So far, wall of worry has been formidable

Special to The Spokesman-Review

The stock market, according to an old saying, likes to climb a wall of worry. These days, that wall is proving difficult to scale.

In the first half of the year the Russell 1000 index – which measures the movement in large stocks – was almost flat, indicating the market was making little progress.

The degree to which that wall will prove formidable in the next few months depends on a few key variables, particularly the pace of interest rate increases and the oil price. If the market encounters severe resistance it might slide and give up trying to climb further until circumstances change; but, of course, if the worries lessen and it can handle the resistance, the market might climb the wall quite handily.

The first, and foremost, worry is the rise in short term interest rates and how long it will continue. The Federal Reserve is raising rates because it wants to head off higher inflation, but investors are concerned that it will keep raising the Fed Funds rate until it hurts.

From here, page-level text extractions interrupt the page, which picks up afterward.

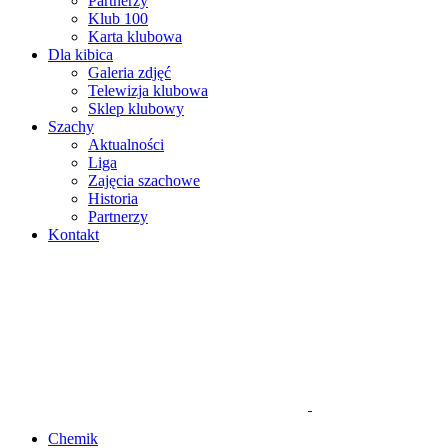
Partnerzy
Klub 100
Karta klubowa
Dla kibica
Galeria zdjęć
Telewizja klubowa
Sklep klubowy
Szachy
Aktualności
Liga
Zajęcia szachowe
Historia
Partnerzy
Kontakt
Chemik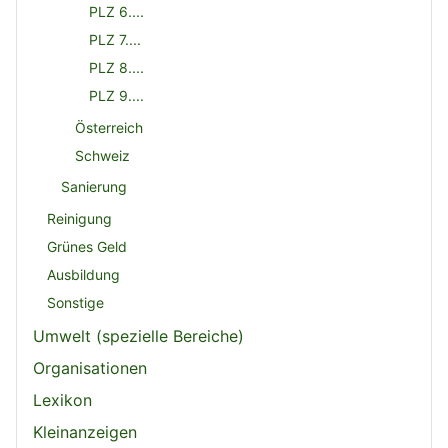
PLZ 6....
PLZ 7....
PLZ 8....
PLZ 9....
Österreich
Schweiz
Sanierung
Reinigung
Grünes Geld
Ausbildung
Sonstige
Umwelt (spezielle Bereiche)
Organisationen
Lexikon
Kleinanzeigen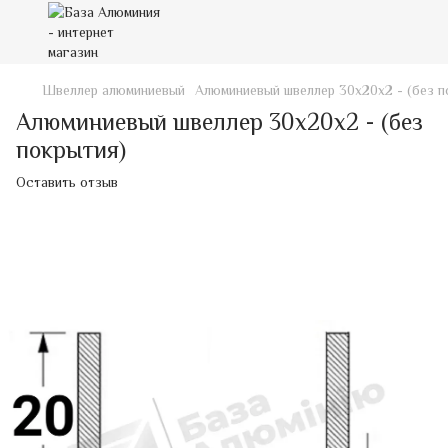
Швеллер алюминиевый
Алюминиевый швеллер 30х20х2 - (без п
Алюминиевый швеллер 30х20х2 - (без
покрытия)
Оставить отзыв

The market consensus, based on the Fed Funds Futures Contract Yield, appears to be pricing in three quarter-point rate raises by the end of the year, but if the Fed raises rates more than that consensus, it might slow economic growth and possibly even induce a recession.

That is why, in June when Russell asked investment managers what their main concern was, one in four replied “interest rates,” putting that worry at the top of the list of concerns in our quarterly survey of investment sentiment.

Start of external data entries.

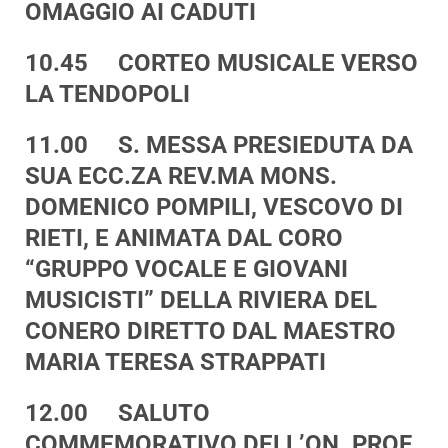
OMAGGIO AI CADUTI
10.45 CORTEO MUSICALE VERSO
LA TENDOPOLI
11.00 S. MESSA PRESIEDUTA DA
SUA ECC.ZA REV.MA MONS.
DOMENICO POMPILI, VESCOVO DI
RIETI, E ANIMATA DAL CORO
“GRUPPO VOCALE E GIOVANI
MUSICISTI” DELLA RIVIERA DEL
CONERO DIRETTO DAL MAESTRO
MARIA TERESA STRAPPATI
12.00 SALUTO
COMMEMORATIVO DELL’ON. PROF.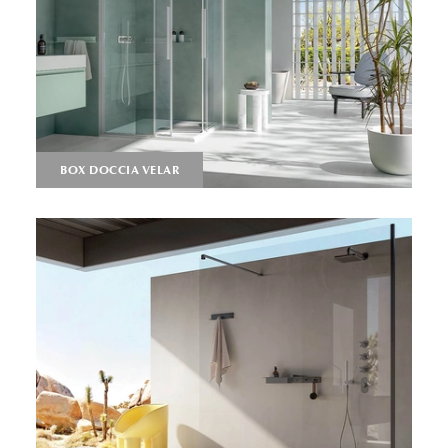
BOX DOCCIA VELAR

Higher short-term rates mean consumers face higher payments on adjustable-rate mortgages and credit cards, leaving them with less discretionary cash, which, in turn, could dent both the housing market and corporate revenues.

In his recent upbeat testimony to Congress, Fed Chairman Alan Greenspan identified three “significant uncertainties:” inflation pressures from the labor market, high energy prices and the conundrum of low long-term interest rates.

Each time Greenspan has spoken recently, he has reiterated that the Fed intends to keep raising rates. The market, however, is waiting for Greenspan to signal an end to the tightening cycle. If he does, equities might rally, as such a move would indicate that the Fed is confident inflation is under control and the U.S. economy faces less danger from overheating.

A second worry is the price of oil. Although some believe the price might have peaked, others note that it takes 12 months for the price of oil to filter through to the economy, so we may not yet have seen the impact of $60-a-barrel oil.

High energy prices suppress corporate profitability and stifle equity returns. If the Fed underestimates the impact of the oil price and continues raising short-term rates beyond a reasonable level, both the economy and stock market will suffer.

Another concern is that earnings growth, although still likely to be 8 percent to 10 percent for the second quarter, is slowing.

At the same time, however, positive news is chipping away at the wall of worry.

For example, consumers still appear to be resilient to the effects of higher short term rates and the relatively high oil price. Housing remains strong. And companies appear to have considerable cash on their balance sheets that can be used for future growth.

In addition, large-cap growth stocks look attractive. Their valuations are relatively low, particularly compared with value stocks, which have enjoyed a good run during the past five years.

The keys to how the markets move in the next months, therefore, would appear to be the trend in interest rates, moves in the price of oil and the degree to which consumer spending holds up.

If those factors are favorable, the stock market might have an easier time scaling the wall of worry than it has so far this year.